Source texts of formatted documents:
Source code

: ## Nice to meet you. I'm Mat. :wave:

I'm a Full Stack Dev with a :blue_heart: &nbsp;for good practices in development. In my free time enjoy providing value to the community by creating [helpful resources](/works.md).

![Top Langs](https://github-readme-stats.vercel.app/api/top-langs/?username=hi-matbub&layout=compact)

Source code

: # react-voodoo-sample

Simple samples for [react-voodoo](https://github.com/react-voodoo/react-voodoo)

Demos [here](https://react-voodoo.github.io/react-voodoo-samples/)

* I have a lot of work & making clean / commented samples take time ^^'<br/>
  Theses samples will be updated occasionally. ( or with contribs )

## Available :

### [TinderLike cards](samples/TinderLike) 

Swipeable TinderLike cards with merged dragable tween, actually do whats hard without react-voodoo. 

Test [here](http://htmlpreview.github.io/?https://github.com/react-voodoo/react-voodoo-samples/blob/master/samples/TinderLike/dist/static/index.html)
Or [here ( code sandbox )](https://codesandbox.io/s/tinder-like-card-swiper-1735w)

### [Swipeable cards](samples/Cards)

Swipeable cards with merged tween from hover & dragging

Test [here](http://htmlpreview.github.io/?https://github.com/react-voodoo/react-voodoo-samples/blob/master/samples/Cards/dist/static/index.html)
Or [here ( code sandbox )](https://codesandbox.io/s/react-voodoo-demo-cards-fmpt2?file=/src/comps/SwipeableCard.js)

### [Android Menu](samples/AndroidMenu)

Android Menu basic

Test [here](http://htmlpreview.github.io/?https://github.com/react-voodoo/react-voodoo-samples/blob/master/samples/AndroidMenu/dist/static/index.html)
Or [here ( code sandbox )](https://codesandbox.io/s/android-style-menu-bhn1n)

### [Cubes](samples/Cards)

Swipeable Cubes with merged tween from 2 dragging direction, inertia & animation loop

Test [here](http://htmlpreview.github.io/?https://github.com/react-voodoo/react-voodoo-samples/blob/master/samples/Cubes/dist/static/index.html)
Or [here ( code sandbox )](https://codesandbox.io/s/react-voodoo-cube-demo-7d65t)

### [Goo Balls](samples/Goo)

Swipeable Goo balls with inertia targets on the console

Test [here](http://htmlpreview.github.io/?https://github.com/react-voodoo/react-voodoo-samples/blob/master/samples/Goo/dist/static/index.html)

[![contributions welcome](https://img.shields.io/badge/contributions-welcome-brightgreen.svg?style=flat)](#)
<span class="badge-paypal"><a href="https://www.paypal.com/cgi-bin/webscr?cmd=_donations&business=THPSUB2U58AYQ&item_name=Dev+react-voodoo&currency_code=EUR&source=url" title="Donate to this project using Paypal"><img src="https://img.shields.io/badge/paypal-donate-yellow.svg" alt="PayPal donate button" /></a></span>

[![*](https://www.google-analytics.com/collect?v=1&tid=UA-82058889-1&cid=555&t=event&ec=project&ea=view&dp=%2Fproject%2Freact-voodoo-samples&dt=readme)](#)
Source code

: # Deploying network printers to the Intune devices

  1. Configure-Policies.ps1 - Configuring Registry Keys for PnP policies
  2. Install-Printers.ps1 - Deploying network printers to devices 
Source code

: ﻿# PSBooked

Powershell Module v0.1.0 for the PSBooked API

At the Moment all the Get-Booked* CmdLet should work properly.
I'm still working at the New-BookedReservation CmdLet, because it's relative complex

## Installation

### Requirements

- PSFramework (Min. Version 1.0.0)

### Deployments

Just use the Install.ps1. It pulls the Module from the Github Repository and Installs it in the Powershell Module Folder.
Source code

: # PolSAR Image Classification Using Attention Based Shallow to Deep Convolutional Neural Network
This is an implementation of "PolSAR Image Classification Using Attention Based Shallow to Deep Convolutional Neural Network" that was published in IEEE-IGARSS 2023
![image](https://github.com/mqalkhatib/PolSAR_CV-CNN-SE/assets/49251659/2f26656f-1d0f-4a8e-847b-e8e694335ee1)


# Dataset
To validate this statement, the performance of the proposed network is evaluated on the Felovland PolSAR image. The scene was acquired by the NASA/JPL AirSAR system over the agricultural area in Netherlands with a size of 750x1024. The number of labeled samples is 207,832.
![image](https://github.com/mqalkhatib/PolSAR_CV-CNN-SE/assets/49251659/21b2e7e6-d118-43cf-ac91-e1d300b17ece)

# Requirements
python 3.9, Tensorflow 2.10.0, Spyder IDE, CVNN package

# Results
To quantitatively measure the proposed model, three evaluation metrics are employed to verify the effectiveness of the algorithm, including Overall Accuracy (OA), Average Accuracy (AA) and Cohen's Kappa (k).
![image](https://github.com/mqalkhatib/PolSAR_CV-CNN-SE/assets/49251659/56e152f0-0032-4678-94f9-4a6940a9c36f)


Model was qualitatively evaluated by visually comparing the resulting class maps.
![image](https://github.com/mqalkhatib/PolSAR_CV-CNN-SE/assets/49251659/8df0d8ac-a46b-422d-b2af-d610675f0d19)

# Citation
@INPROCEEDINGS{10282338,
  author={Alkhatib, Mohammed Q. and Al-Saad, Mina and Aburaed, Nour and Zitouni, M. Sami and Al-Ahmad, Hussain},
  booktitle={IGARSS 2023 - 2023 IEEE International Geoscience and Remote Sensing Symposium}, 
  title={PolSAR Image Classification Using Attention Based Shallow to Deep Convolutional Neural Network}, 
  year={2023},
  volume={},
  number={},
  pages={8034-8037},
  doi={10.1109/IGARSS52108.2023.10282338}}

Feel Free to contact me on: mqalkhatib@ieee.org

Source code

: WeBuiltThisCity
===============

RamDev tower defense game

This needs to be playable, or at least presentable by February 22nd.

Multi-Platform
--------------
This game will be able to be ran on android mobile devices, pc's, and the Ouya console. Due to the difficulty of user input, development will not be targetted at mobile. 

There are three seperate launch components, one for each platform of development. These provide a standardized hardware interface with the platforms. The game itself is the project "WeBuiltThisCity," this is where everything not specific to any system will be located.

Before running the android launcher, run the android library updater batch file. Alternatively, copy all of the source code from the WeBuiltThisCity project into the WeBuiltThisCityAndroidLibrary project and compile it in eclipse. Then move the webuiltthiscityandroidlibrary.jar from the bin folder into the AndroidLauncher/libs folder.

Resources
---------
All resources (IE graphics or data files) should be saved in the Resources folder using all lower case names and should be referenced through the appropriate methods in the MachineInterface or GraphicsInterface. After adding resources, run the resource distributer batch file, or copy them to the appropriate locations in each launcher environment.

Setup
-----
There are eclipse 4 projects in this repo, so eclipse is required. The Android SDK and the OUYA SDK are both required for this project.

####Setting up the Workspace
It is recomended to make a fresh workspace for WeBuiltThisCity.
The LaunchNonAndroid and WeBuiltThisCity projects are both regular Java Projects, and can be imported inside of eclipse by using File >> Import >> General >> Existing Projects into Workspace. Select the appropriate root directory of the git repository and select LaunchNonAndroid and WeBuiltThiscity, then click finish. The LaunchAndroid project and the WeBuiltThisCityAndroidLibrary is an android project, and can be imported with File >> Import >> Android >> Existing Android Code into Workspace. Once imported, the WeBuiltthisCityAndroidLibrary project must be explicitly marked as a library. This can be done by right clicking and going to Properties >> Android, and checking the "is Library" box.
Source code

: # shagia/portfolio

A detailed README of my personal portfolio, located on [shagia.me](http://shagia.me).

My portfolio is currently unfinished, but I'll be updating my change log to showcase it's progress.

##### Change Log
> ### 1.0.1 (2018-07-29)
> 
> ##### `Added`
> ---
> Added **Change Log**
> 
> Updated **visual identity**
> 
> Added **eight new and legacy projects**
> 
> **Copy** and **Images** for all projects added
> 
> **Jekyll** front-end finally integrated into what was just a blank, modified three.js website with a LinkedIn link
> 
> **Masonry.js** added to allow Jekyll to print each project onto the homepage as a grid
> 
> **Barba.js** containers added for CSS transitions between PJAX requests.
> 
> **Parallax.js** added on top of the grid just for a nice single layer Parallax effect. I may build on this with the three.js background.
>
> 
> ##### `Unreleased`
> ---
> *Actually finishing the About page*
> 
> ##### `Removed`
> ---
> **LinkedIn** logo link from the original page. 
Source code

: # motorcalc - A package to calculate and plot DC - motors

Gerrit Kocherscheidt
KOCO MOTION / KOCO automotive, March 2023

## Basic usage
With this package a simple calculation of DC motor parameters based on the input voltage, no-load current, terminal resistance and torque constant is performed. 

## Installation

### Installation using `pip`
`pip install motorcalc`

◆ Job ◆
With the line that has "Model was qualitatively" as the first and the line that has "There are three" as the last, repeat exactly that run of lines above and no more.

◆ Output of the exercise ◆
Model was qualitatively evaluated by visually comparing the resulting class maps.
![image](https://github.com/mqalkhatib/PolSAR_CV-CNN-SE/assets/49251659/8df0d8ac-a46b-422d-b2af-d610675f0d19)

# Citation
@INPROCEEDINGS{10282338,
  author={Alkhatib, Mohammed Q. and Al-Saad, Mina and Aburaed, Nour and Zitouni, M. Sami and Al-Ahmad, Hussain},
  booktitle={IGARSS 2023 - 2023 IEEE International Geoscience and Remote Sensing Symposium}, 
  title={PolSAR Image Classification Using Attention Based Shallow to Deep Convolutional Neural Network}, 
  year={2023},
  volume={},
  number={},
  pages={8034-8037},
  doi={10.1109/IGARSS52108.2023.10282338}}

Feel Free to contact me on: mqalkhatib@ieee.org

Source code

: WeBuiltThisCity
===============

RamDev tower defense game

This needs to be playable, or at least presentable by February 22nd.

Multi-Platform
--------------
This game will be able to be ran on android mobile devices, pc's, and the Ouya console. Due to the difficulty of user input, development will not be targetted at mobile. 

There are three seperate launch components, one for each platform of development. These provide a standardized hardware interface with the platforms. The game itself is the project "WeBuiltThisCity," this is where everything not specific to any system will be located.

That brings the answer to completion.